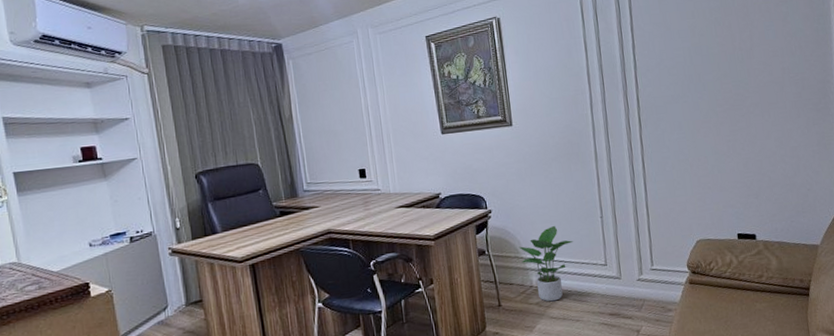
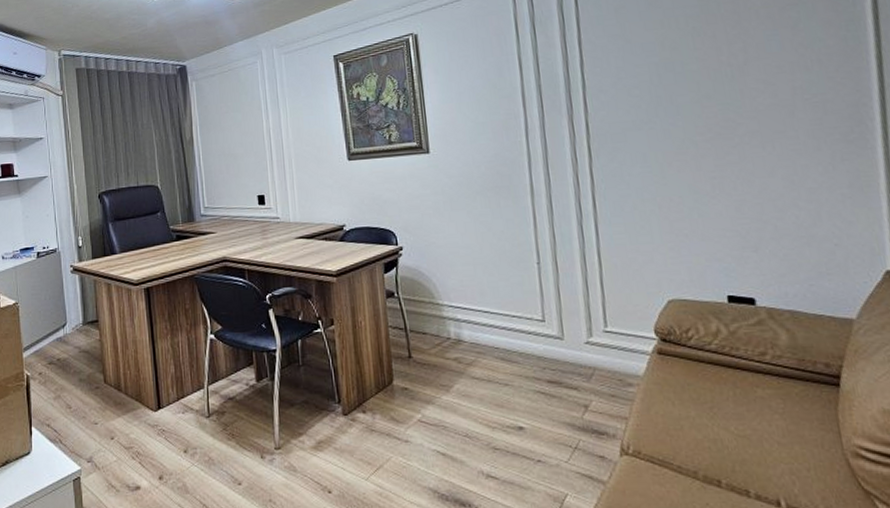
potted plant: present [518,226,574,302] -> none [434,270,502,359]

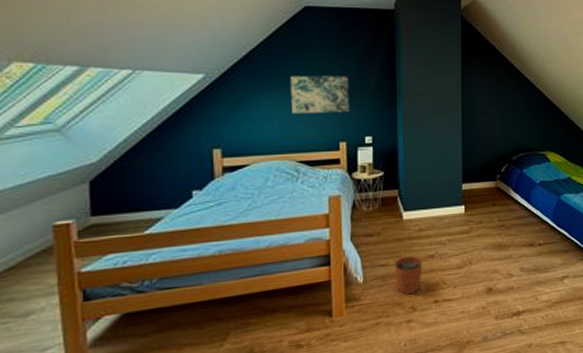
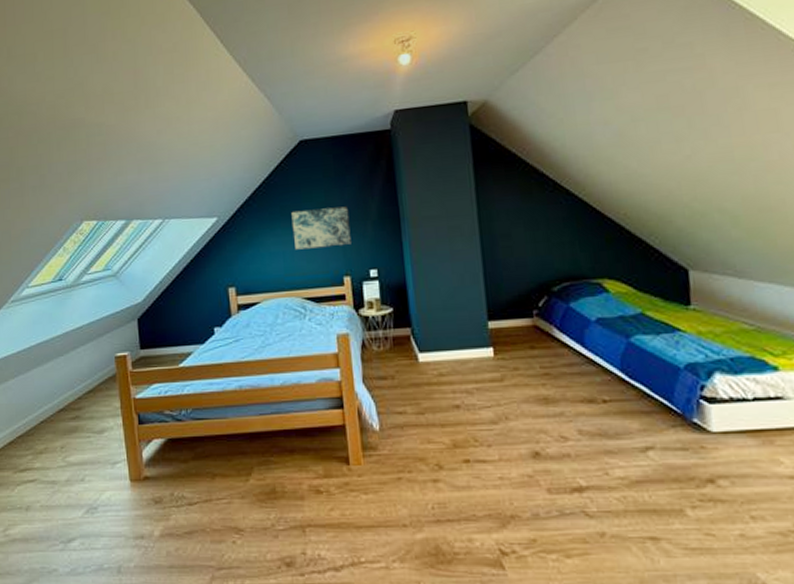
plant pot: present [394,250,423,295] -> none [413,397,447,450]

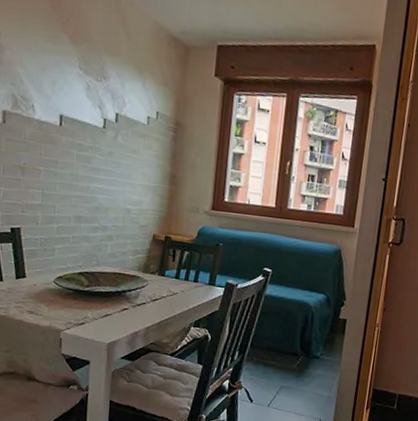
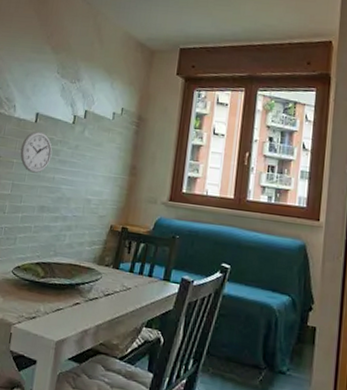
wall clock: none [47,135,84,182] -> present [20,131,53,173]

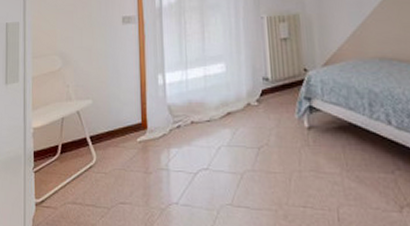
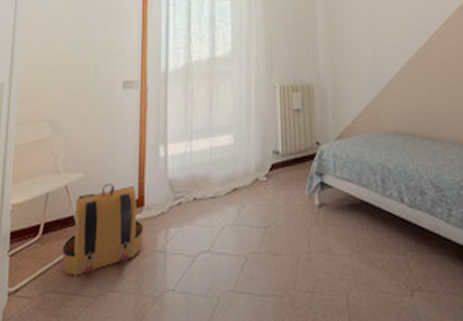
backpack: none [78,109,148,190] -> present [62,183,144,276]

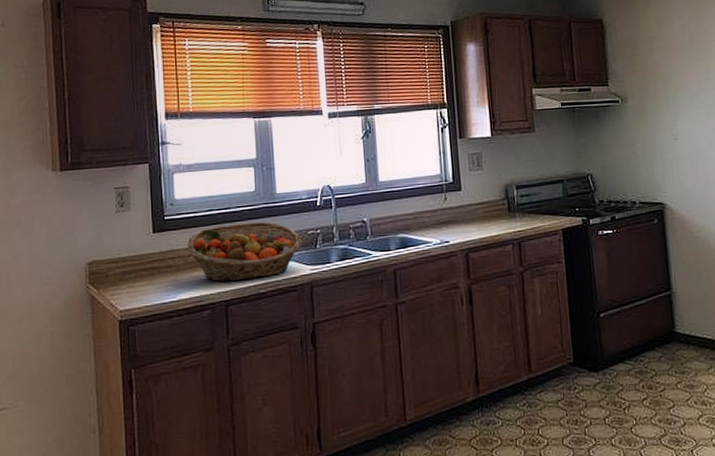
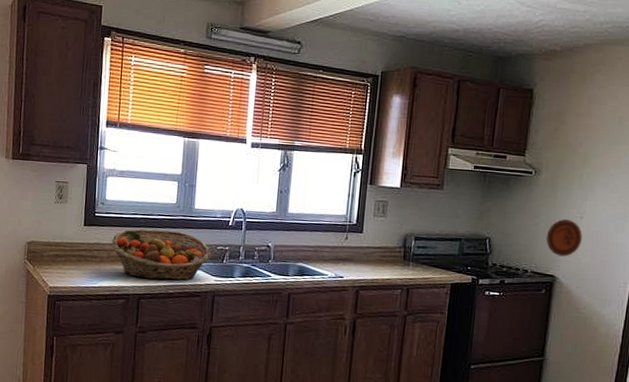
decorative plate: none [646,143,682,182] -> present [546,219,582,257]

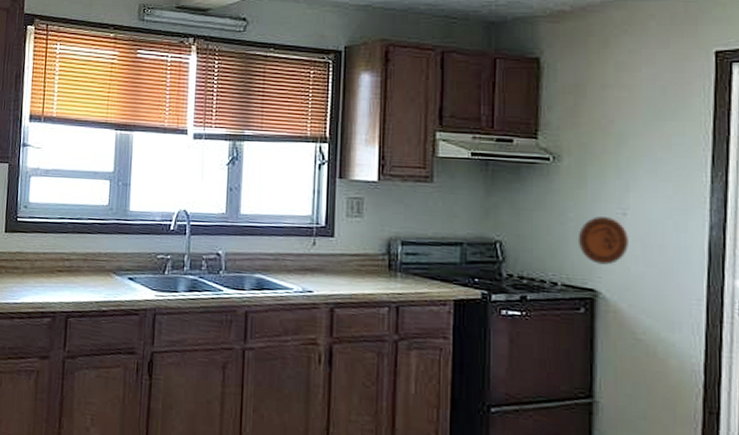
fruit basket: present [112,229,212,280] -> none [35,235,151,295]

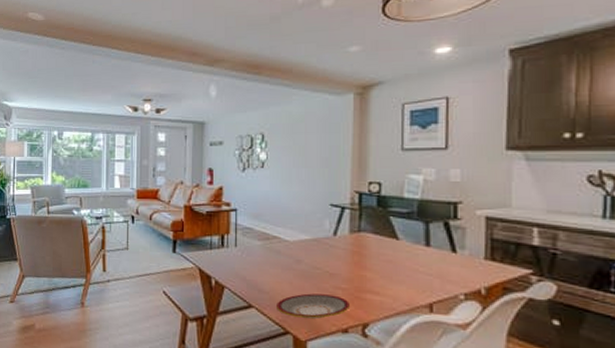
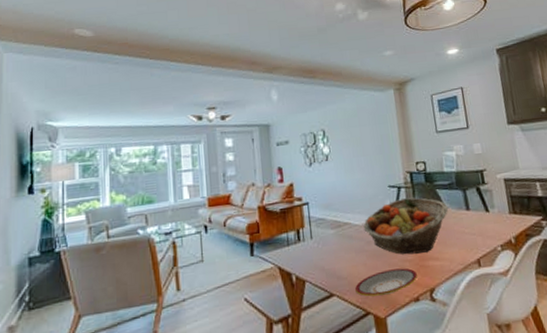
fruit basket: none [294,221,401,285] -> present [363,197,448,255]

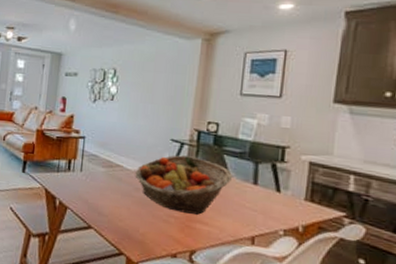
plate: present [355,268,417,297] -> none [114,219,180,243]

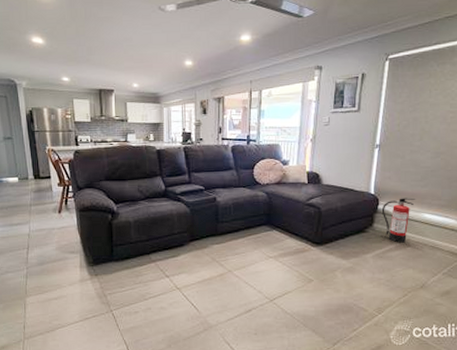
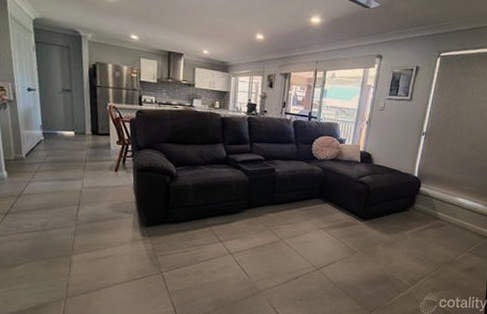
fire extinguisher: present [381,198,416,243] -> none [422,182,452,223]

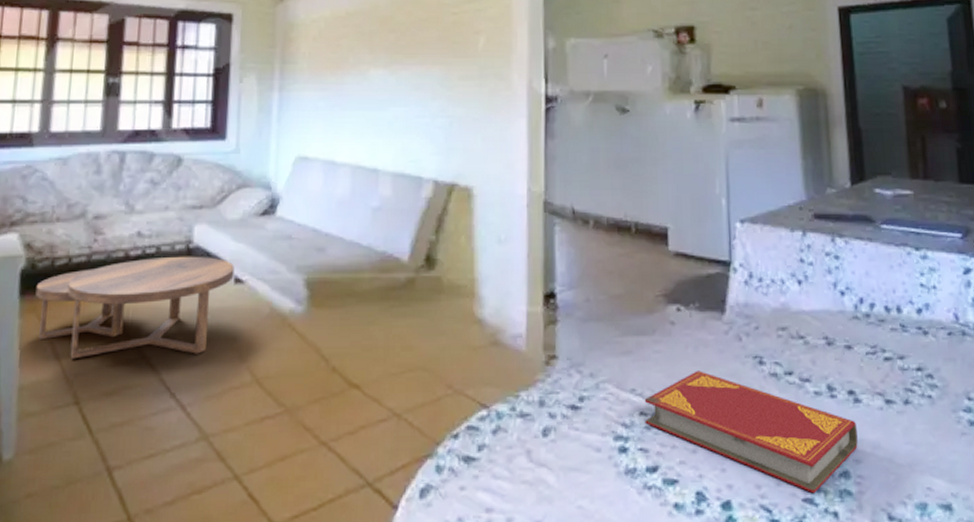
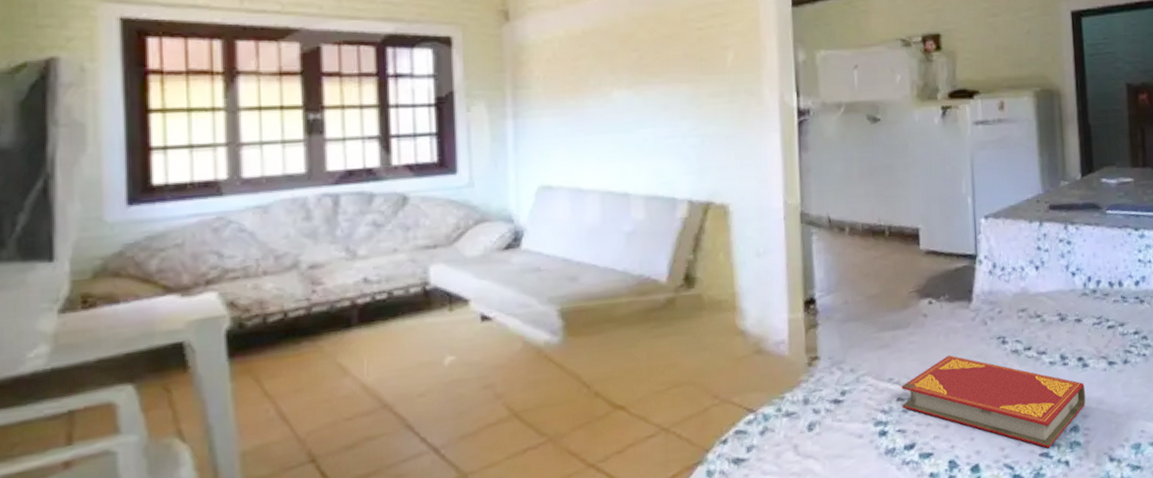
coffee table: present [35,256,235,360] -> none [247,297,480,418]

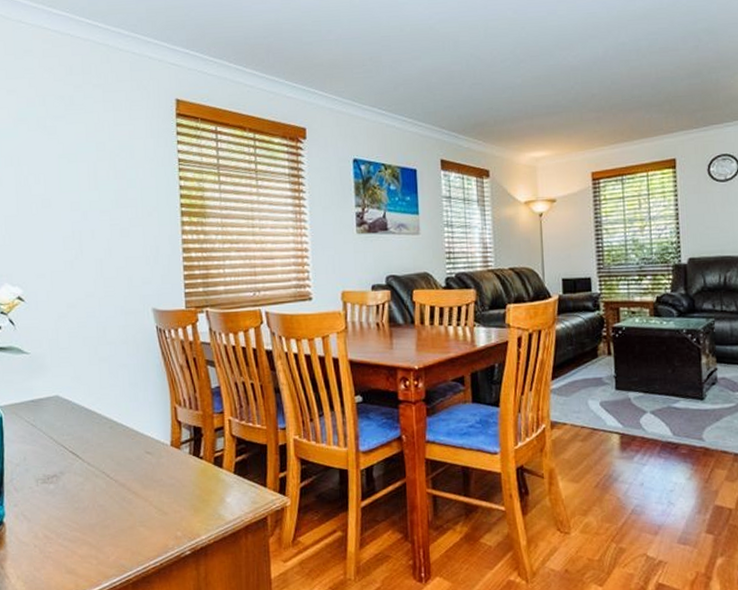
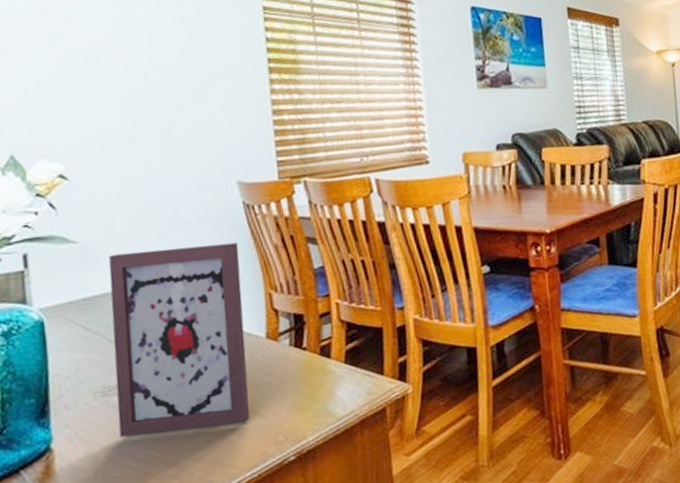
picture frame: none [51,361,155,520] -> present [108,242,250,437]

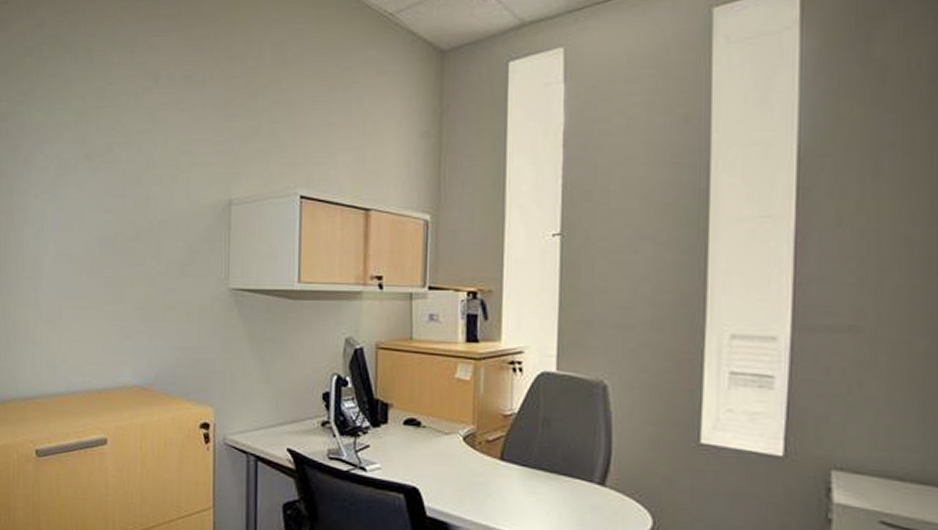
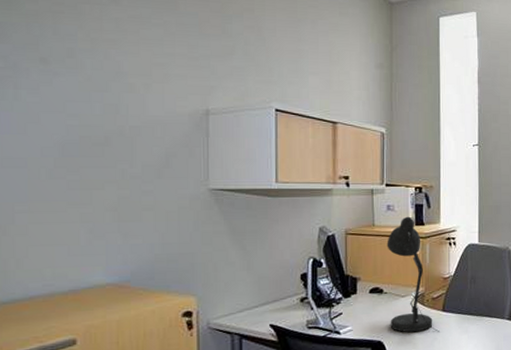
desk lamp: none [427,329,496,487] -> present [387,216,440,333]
______________________________
What is needed is a verbatim copy of the lines running from the one with "plant pot: present" through the last line of the listing above, excluding any pictures.

Exercise result:
plant pot: present [394,250,423,295] -> none [413,397,447,450]

wall clock: none [47,135,84,182] -> present [20,131,53,173]

backpack: none [78,109,148,190] -> present [62,183,144,276]

decorative plate: none [646,143,682,182] -> present [546,219,582,257]

fruit basket: present [112,229,212,280] -> none [35,235,151,295]

fruit basket: none [294,221,401,285] -> present [363,197,448,255]

plate: present [355,268,417,297] -> none [114,219,180,243]

fire extinguisher: present [381,198,416,243] -> none [422,182,452,223]

coffee table: present [35,256,235,360] -> none [247,297,480,418]

picture frame: none [51,361,155,520] -> present [108,242,250,437]

desk lamp: none [427,329,496,487] -> present [387,216,440,333]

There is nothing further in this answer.